Getränke müssen freilich extra bestellt und bezahlt werden. Das geht bisher nur vor Ort. An einer Zusatzfunktion in der App arbeite man aber bereits, sagt Laura Hutter. So soll in Zukunft etwa auch eine Weinbegleitung zu Menüs hinzugebucht werden können. Insgesamt klappt aber alles unkompliziert und man fühlt sich ein bisschen wie ein Stammgast.
Auch Bogenhauser Hof ist in der App vertreten
Man sei eines der ersten Restaurants gewesen, die in München dabei gewesen sind, sagt Stephan Fobo, Betriebsleiter des Bogenhauser Hof beim Besuch der AZ. Seit Kurzem heißt das Restaurant Villa Amalfi, da man sich im April für ein neues, italienisches Konzept entschieden hat.
Grund seien auch die eingangs geschilderten Probleme gewesen. Der Bogenhauser Hof war zuvor ein Restaurant mit sehr gehobener und exklusiver Küche. Das habe eigentlich auch immer gut funktioniert, sagt Fobo. Aber: Die historische Stadtvilla, in der das Restaurant beheimatet ist, bietet sehr viel Platz – und der muss erst einmal gefüllt werden. “Dadurch hatte man manchmal auch schlechte Tage”, sagt Fobo.
Vorteile für Gastronomen: “Ein leerer Tisch ist ein verlorener Tisch”
Durch das zugänglichere italienische Konzept habe man nun einen anderen Durchlauf. Trotzdem gibt es in dem Bogenhausener Restaurant noch immer gehobene Küche und verschiedene Gänge-Menüs. Und die bietet man eben auch vergünstigt über “Hidden Table” an. “Ein leerer Tisch ist ein verlorener Tisch”, sagt Fobo.
Freilich verdienen Laura Hutter und Malte Herbst auch etwas an der App. Trotz Provision, die er durch die Buchung über die App an das Unternehmen zahlen muss, lohnt es sich für den Gastronomen aber allemal, sagt er. Die Teilnahme an “Hidden Table” sei für die Gastronomen grundsätzlich unkompliziert, sagt Malte Herbst.

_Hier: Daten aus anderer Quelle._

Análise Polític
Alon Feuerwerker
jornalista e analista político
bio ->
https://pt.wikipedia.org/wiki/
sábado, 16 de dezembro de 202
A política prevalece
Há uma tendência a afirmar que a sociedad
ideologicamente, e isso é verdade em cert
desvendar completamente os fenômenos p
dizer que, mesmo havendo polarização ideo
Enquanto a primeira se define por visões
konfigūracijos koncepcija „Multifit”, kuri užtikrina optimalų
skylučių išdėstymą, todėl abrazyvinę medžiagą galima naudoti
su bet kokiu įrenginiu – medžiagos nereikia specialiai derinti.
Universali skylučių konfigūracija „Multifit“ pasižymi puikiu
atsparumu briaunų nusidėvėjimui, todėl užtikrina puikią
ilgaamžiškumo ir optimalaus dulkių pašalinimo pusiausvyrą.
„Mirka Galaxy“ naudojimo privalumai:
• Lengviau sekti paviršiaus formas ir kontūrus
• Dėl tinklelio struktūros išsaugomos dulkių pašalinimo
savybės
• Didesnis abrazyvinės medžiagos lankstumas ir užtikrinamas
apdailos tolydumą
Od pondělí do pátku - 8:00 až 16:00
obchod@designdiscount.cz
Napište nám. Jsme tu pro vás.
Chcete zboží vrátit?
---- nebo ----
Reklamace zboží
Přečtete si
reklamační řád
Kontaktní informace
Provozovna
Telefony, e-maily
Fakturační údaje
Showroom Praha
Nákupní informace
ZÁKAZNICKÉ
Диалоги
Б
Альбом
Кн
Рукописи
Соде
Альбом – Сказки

Vertragsbindung oder Grundgebühren gebe es keine – auch nicht für Nutzer. Erst in dem Moment, wo ein Tisch über die App gebucht wird, bekommt das Start-up eine Provision von den Gastronomen. “Der Gast spart, der Gastronom bekommt seinen Tisch los und wir konnten die beiden Parteien zusammenführen”, fasst es Herbst zusammen.

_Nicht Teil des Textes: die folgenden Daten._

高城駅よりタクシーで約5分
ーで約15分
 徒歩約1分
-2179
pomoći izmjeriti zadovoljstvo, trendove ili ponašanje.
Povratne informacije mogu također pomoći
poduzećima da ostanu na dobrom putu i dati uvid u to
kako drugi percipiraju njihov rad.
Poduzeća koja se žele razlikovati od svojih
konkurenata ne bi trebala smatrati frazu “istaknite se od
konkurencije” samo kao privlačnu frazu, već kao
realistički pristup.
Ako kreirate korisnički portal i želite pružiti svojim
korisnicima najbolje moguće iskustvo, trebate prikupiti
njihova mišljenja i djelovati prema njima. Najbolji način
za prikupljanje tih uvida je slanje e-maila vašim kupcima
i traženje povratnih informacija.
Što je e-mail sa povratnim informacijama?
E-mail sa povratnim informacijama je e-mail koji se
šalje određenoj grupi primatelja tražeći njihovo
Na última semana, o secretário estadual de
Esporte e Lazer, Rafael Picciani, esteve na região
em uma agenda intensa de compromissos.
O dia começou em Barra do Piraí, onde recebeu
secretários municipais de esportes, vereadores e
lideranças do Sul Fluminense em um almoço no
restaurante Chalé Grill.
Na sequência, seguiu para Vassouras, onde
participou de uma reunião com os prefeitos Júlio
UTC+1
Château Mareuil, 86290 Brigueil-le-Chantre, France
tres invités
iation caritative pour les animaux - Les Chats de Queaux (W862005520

Rabatt liegt im Schnitt bei 10 bis 30 Prozent
Auch wie hoch der Rabatt auf die angebotenen Menüs ist, geben die App-Gründer nicht vor. “Wir geben den Gastronomen aber Empfehlungen”, sagt Herbst. Im Schnitt würde der Rabatt bei etwa zehn bis 30 Prozent liegen, sagt Laura Hutter. Preislich sei für jeden etwas dabei, man habe bewusst auch günstigere Restaurants im Portfolio. Rund ein Drittel aller teilnehmenden Restaurants seien Sternerestaurants.

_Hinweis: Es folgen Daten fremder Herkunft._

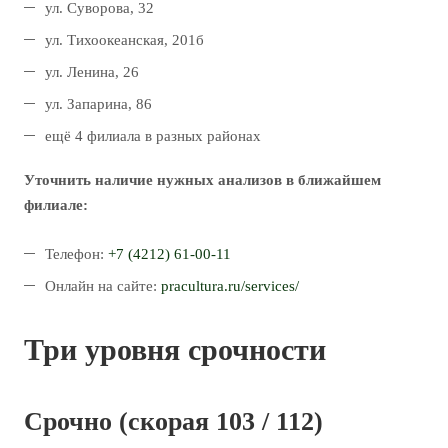
ул. Суворова, 32
ул. Тихоокеанская, 201б
ул. Ленина, 26
ул. Запарина, 86
ещё 4 филиала в разных районах
Уточнить наличие нужных анализов в ближайшем
филиале:
Телефон:
+7 (4212) 61-00-11
Онлайн на сайте:
pracultura.ru/services/
Три уровня срочности
Срочно (скорая 103 / 112)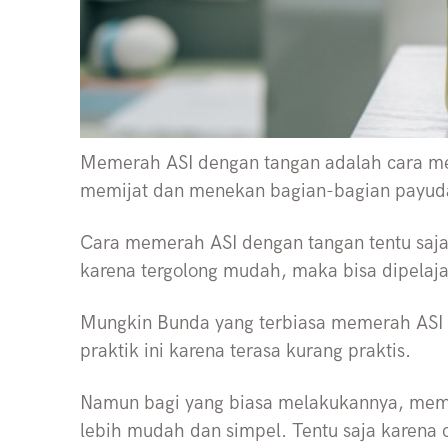
Memerah ASI dengan tangan adalah cara me
memijat dan menekan bagian-bagian payu
Cara memerah ASI dengan tangan tentu saja
karena tergolong mudah, maka bisa dipelaja
Mungkin Bunda yang terbiasa memerah ASI
praktik ini karena terasa kurang praktis.
Namun bagi yang biasa melakukannya, mem
lebih mudah dan simpel. Tentu saja karena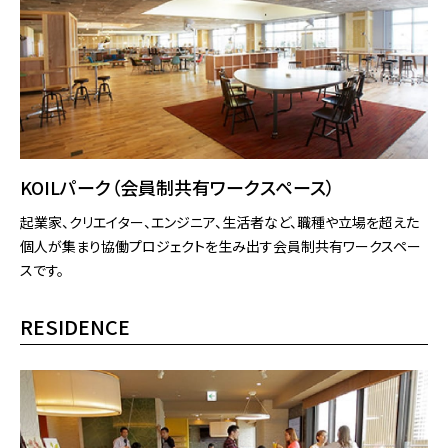
KOILパーク（会員制共有ワークスペース）
起業家、クリエイター、エンジニア、⽣活者など、職種や⽴場を超えた
個⼈が集まり協働プロジェクトを⽣み出す会員制共有ワークスペー
スです。
RESIDENCE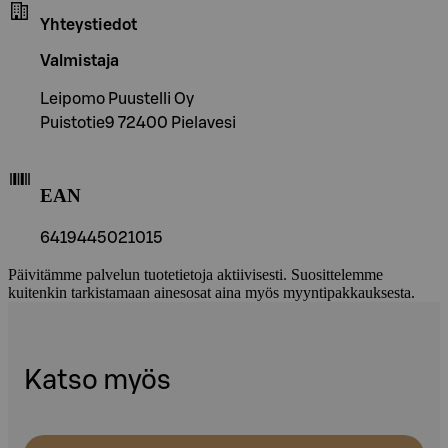
Yhteystiedot
Valmistaja
Leipomo Puustelli Oy
Puistotie9 72400 Pielavesi
EAN
6419445021015
Päivitämme palvelun tuotetietoja aktiivisesti. Suosittelemme
kuitenkin tarkistamaan ainesosat aina myös myyntipakkauksesta.
Katso myös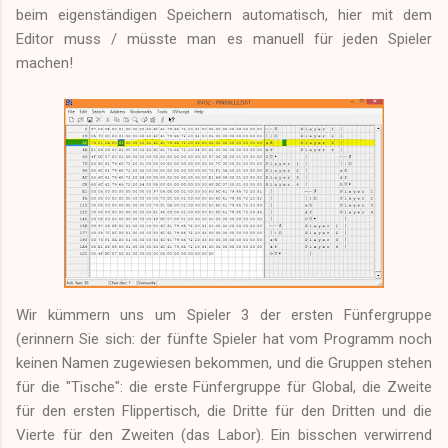
beim eigenständigen Speichern automatisch, hier mit dem
Editor muss / müsste man es manuell für jeden Spieler
machen!
Wir kümmern uns um Spieler 3 der ersten Fünfergruppe
(erinnern Sie sich: der fünfte Spieler hat vom Programm noch
keinen Namen zugewiesen bekommen, und die Gruppen stehen
für die "Tische": die erste Fünfergruppe für Global, die Zweite
für den ersten Flippertisch, die Dritte für den Dritten und die
Vierte für den Zweiten (das Labor). Ein bisschen verwirrend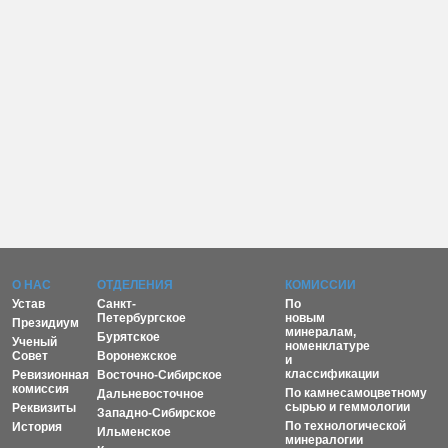
О НАС
ОТДЕЛЕНИЯ
КОМИССИИ
Устав
Санкт-
По
Петербургское
новым
Президиум
минералам,
Бурятское
Ученый
номенклатуре
Совет
Воронежское
и
классификации
Ревизионная
Восточно-Сибирское
комиссия
По камнесамоцветному
Дальневосточное
сырью и геммологии
Реквизиты
Западно-Сибирское
По технологической
История
Ильменское
минералогии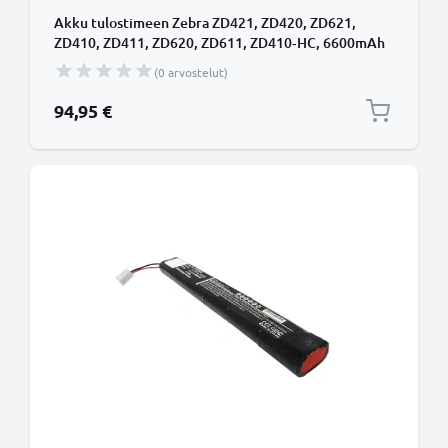
Akku tulostimeen Zebra ZD421, ZD420, ZD621,
ZD410, ZD411, ZD620, ZD611, ZD410‑HC, 6600mAh
tuotemerkiltä CELLONIC
(0 arvostelut)
94,95 €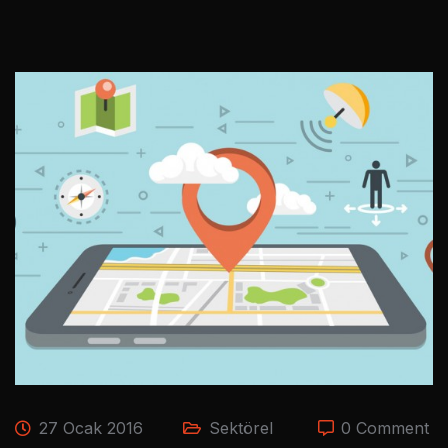
27 Ocak 2016
Sektörel
0 Comment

Neben den Menüs können die Restaurants auch Events bewerben. Hier wolle man in Zukunft noch mehr wachsen und auch eigene Events mit Spitzenköchen anbieten, sagt Hutter. “So wollen wir das Thema Fine-Dining zugänglicher machen”. Auch auf Social Media geben die Gründer Tipps, etwa, ob man in Sternerestaurants nach Salz und Pfeffer fragen darf.
“Die Spitzengastronomie hat mit der Auslastung zu kämpfen”, sagt Herbst. Viele Menschen würden aber auch gar nicht auf die Idee kommen, spontan in Sternerestaurants zu buchen. Herbst und Hutter wollen mit Hidden Table zeigen, dass es für alle einen Platz gibt, auch in Münchens Spitzengastronomie.